• AIM OF THE TASK: The material below includes pictures; leave them out and return only the lines between the line containing "(977) 964-08-03" and the line containing "malarında tarih, etnografya, arkeoloji", inclusive, word for word.

• ENTRIES SHOWN:
########################################

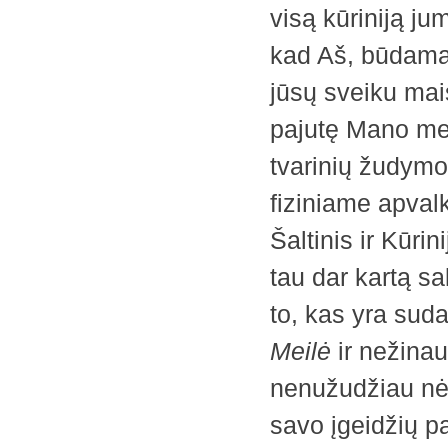
visą kūriniją ju
kad Aš, būdamas
jūsų sveiku mais
pajutę Mano mei
tvarinių žudymo
fiziniame apval
Šaltinis ir ­Kūri
tau dar kartą sa
to, kas yra sud
Meilė
ir nežinau
­nenužudžiau nė
savo ­įgeidžių p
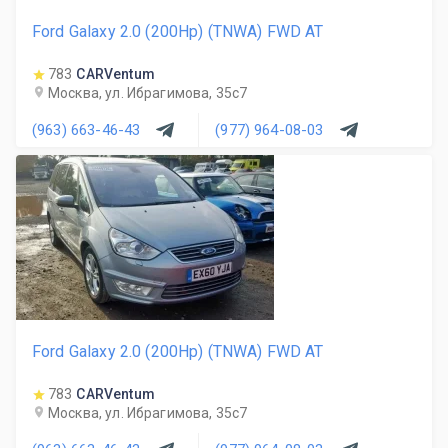
Ford Galaxy 2.0 (200Hp) (TNWA) FWD AT
783
CARVentum
Москва, ул. Ибрагимова, 35с7
(963) 663-46-43
(977) 964-08-03
Ford Galaxy 2.0 (200Hp) (TNWA) FWD AT
783
CARVentum
Москва, ул. Ибрагимова, 35с7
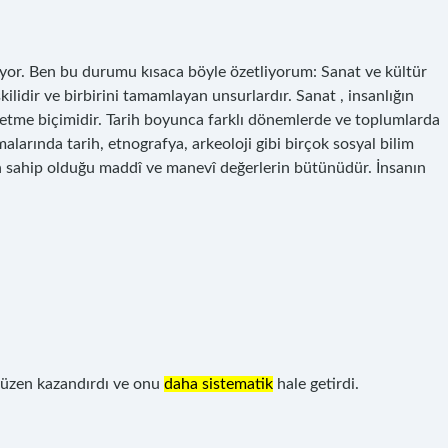
tiriyor. Ben bu durumu kısaca böyle özetliyorum: Sanat ve kültür
kilidir ve birbirini tamamlayan unsurlardır. Sanat , insanlığın
e etme biçimidir. Tarih boyunca farklı dönemlerde ve toplumlarda
malarında tarih, etnografya, arkeoloji gibi birçok sosyal bilim
mun sahip olduğu maddî ve manevî değerlerin bütünüdür. İnsanın
 düzen kazandırdı ve onu
daha sistematik
hale getirdi.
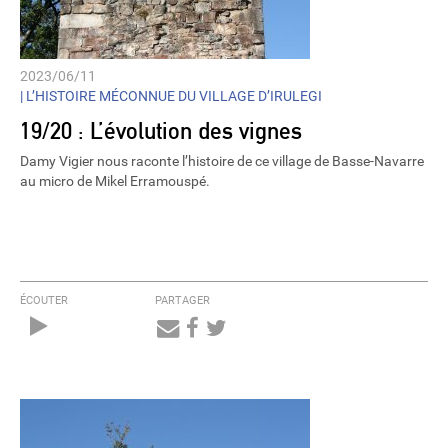
2023/06/11
|
L’HISTOIRE MÉCONNUE DU VILLAGE D’IRULEGI
19/20 : L’évolution des vignes
Damy Vigier nous raconte l’histoire de ce village de Basse-Navarre
au micro de Mikel Erramouspé.
ÉCOUTER
PARTAGER
Audio
Player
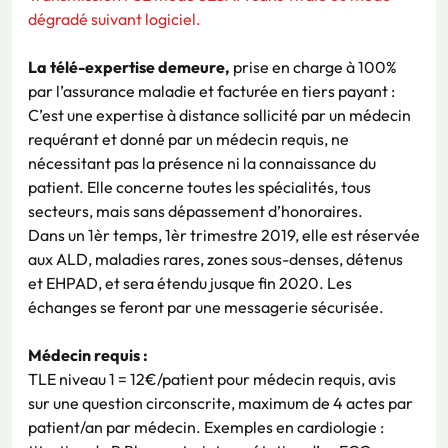
dégradé suivant logiciel.
La télé-expertise demeure,
prise en charge à 100%
par l’assurance maladie et facturée en tiers payant :
C’est une expertise à distance sollicité par un médecin
requérant et donné par un médecin requis, ne
nécessitant pas la présence ni la connaissance du
patient. Elle concerne toutes les spécialités, tous
secteurs, mais sans dépassement d’honoraires.
Dans un 1èr temps, 1èr trimestre 2019, elle est réservée
aux ALD, maladies rares, zones sous-denses, détenus
et EHPAD, et sera étendu jusque fin 2020. Les
échanges se feront par une messagerie sécurisée.
Médecin requis :
TLE niveau 1 = 12€/patient pour médecin requis, avis
sur une question circonscrite, maximum de 4 actes par
patient/an par médecin. Exemples en cardiologie :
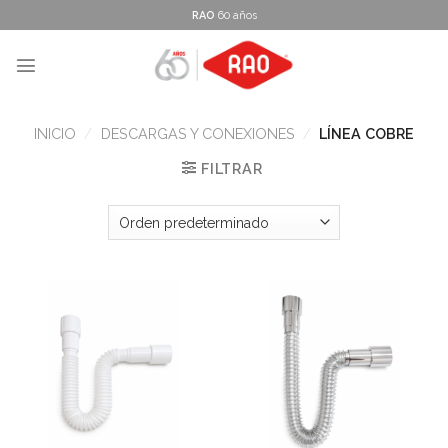
Skip
RAO
60 años
to
content
INICIO
/
DESCARGAS Y CONEXIONES
/
LÍNEA COBRE
FILTRAR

########################################

• SOLUTION FOR THIS TASK:
(977) 964-08-03
Ford Galaxy 2.0 (200Hp) (TNWA) FWD AT
783
CARVentum
Москва, ул. Ибрагимова, 35с7
tiriyor. Ben bu durumu kısaca böyle özetliyorum: Sanat ve kültür
kilidir ve birbirini tamamlayan unsurlardır. Sanat , insanlığın
e etme biçimidir. Tarih boyunca farklı dönemlerde ve toplumlarda
malarında tarih, etnografya, arkeoloji gibi birçok sosyal bilim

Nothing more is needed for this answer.